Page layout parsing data

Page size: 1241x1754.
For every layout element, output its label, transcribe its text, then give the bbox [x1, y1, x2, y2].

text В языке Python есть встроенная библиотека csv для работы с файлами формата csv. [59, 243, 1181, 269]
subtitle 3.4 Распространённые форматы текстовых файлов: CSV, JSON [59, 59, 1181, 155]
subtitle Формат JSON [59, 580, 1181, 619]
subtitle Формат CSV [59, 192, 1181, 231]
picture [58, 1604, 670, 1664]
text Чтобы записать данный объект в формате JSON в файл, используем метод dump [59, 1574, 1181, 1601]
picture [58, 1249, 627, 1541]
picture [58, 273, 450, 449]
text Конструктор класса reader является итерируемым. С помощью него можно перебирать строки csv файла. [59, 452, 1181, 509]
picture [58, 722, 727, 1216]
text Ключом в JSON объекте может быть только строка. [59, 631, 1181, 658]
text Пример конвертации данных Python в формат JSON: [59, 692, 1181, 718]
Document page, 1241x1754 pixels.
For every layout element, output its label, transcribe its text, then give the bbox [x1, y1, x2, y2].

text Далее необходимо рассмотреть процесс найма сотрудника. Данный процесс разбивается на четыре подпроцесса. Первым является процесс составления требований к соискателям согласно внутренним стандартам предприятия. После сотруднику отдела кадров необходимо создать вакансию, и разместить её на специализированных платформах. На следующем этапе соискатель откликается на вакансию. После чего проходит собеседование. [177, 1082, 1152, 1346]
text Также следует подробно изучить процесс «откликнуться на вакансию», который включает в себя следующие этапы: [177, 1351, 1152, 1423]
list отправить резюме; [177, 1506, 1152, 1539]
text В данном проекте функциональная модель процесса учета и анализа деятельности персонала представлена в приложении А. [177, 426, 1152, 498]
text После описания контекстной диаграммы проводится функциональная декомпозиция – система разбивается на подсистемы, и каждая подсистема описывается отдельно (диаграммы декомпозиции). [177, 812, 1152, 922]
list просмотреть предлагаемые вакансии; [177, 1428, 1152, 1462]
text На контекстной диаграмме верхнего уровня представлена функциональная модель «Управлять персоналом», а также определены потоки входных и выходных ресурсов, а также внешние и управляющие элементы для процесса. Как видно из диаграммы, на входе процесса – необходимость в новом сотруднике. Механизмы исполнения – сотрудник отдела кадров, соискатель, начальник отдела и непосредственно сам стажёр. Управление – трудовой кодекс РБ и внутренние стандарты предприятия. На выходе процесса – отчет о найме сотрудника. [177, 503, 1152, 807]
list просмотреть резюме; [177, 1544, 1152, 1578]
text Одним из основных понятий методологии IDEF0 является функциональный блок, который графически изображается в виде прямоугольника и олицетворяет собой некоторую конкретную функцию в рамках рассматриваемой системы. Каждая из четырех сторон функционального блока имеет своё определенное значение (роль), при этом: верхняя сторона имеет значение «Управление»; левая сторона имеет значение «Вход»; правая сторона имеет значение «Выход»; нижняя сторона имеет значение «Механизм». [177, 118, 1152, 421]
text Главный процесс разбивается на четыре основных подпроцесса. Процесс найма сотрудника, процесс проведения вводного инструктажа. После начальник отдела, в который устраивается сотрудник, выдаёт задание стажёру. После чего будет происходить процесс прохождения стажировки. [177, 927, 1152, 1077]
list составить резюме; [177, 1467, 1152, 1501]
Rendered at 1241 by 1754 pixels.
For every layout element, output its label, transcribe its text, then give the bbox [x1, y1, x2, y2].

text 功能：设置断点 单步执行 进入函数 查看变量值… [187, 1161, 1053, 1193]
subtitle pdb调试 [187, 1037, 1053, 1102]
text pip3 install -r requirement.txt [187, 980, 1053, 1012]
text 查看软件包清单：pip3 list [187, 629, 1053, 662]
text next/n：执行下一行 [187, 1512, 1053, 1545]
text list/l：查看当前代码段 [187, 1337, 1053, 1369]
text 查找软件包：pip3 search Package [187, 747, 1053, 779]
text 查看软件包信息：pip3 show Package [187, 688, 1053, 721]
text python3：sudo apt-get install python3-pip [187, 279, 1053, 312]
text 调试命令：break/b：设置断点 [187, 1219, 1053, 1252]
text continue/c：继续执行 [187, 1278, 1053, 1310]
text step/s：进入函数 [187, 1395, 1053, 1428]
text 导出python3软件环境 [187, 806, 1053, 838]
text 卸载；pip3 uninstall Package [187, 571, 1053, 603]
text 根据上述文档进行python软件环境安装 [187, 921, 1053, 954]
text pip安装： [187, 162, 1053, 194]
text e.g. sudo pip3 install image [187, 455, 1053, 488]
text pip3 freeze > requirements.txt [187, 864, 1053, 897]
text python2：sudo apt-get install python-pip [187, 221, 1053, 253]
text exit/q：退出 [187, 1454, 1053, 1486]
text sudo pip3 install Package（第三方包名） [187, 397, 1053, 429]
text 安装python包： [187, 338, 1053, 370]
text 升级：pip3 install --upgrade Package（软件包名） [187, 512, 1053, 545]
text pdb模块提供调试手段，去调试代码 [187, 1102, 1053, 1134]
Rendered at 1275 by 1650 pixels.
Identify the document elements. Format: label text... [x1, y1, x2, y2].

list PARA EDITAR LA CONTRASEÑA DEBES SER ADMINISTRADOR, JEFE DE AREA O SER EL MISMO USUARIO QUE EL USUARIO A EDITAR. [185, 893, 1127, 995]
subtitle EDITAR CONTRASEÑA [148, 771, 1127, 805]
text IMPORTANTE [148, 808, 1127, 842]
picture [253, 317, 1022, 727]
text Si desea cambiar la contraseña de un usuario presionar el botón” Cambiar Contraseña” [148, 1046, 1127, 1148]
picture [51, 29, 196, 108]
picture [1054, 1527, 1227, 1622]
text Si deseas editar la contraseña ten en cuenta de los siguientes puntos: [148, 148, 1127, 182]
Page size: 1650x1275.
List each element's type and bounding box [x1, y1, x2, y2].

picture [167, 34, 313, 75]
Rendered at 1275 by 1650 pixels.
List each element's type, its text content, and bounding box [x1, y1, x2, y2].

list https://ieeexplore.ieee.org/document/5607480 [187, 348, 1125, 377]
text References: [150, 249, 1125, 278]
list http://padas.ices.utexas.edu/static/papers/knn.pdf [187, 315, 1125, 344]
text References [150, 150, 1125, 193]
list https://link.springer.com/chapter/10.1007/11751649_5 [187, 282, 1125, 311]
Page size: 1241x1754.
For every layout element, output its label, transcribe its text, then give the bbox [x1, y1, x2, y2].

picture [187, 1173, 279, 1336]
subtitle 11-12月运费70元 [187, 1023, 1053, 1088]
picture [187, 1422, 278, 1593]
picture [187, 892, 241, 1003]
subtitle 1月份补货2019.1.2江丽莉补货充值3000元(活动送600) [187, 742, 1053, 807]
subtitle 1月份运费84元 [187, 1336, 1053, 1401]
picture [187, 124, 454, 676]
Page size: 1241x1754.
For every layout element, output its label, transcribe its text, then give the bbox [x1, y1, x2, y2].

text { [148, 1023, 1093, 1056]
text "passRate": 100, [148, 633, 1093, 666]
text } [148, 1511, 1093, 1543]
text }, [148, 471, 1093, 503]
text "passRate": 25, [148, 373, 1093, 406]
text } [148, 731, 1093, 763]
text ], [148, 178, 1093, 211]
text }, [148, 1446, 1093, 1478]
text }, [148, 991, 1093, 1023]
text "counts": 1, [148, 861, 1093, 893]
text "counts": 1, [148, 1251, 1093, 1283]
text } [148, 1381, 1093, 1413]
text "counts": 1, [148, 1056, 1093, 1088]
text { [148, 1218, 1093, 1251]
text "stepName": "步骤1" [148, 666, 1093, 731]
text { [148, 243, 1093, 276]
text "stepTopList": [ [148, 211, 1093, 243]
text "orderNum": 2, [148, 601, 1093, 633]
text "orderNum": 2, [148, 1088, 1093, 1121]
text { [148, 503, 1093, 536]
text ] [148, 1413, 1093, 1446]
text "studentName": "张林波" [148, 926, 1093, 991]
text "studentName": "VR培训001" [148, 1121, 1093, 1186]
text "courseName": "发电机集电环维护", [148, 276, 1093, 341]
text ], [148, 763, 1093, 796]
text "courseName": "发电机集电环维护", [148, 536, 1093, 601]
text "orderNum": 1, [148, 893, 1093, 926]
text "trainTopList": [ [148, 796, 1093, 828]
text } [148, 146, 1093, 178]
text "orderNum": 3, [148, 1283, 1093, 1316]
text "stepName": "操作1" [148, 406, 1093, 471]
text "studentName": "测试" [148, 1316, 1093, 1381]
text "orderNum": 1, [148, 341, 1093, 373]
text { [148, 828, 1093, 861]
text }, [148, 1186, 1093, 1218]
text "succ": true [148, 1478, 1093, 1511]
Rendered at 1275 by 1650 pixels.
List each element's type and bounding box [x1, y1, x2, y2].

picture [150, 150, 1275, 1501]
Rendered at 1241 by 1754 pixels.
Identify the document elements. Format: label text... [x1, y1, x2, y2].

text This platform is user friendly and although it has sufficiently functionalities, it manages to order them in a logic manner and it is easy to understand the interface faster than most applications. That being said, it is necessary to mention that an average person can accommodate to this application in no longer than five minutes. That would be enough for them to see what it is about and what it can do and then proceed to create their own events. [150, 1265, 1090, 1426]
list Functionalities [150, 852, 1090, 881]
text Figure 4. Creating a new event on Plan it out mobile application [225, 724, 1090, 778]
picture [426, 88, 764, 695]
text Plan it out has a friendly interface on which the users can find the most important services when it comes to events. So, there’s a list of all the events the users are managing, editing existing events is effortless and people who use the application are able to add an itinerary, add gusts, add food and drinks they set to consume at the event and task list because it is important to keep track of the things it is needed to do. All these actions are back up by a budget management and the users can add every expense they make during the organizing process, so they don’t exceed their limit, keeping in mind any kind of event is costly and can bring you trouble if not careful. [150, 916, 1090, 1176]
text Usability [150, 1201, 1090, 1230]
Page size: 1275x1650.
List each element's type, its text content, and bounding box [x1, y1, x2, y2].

■ **Instructions to follow**
Each line of the records, from the opening one through the line holding "Document page, 1241x1754 pixels.", should be restated word for word, with nothing else in the answer.

■ **Result**
Page size: 1241x1754.
For every layout element, output its label, transcribe its text, then give the bbox [x1, y1, x2, y2].

text В языке Python есть встроенная библиотека csv для работы с файлами формата csv. [59, 243, 1181, 269]
subtitle 3.4 Распространённые форматы текстовых файлов: CSV, JSON [59, 59, 1181, 155]
subtitle Формат JSON [59, 580, 1181, 619]
subtitle Формат CSV [59, 192, 1181, 231]
picture [58, 1604, 670, 1664]
text Чтобы записать данный объект в формате JSON в файл, используем метод dump [59, 1574, 1181, 1601]
picture [58, 1249, 627, 1541]
picture [58, 273, 450, 449]
text Конструктор класса reader является итерируемым. С помощью него можно перебирать строки csv файла. [59, 452, 1181, 509]
picture [58, 722, 727, 1216]
text Ключом в JSON объекте может быть только строка. [59, 631, 1181, 658]
text Пример конвертации данных Python в формат JSON: [59, 692, 1181, 718]
Document page, 1241x1754 pixels.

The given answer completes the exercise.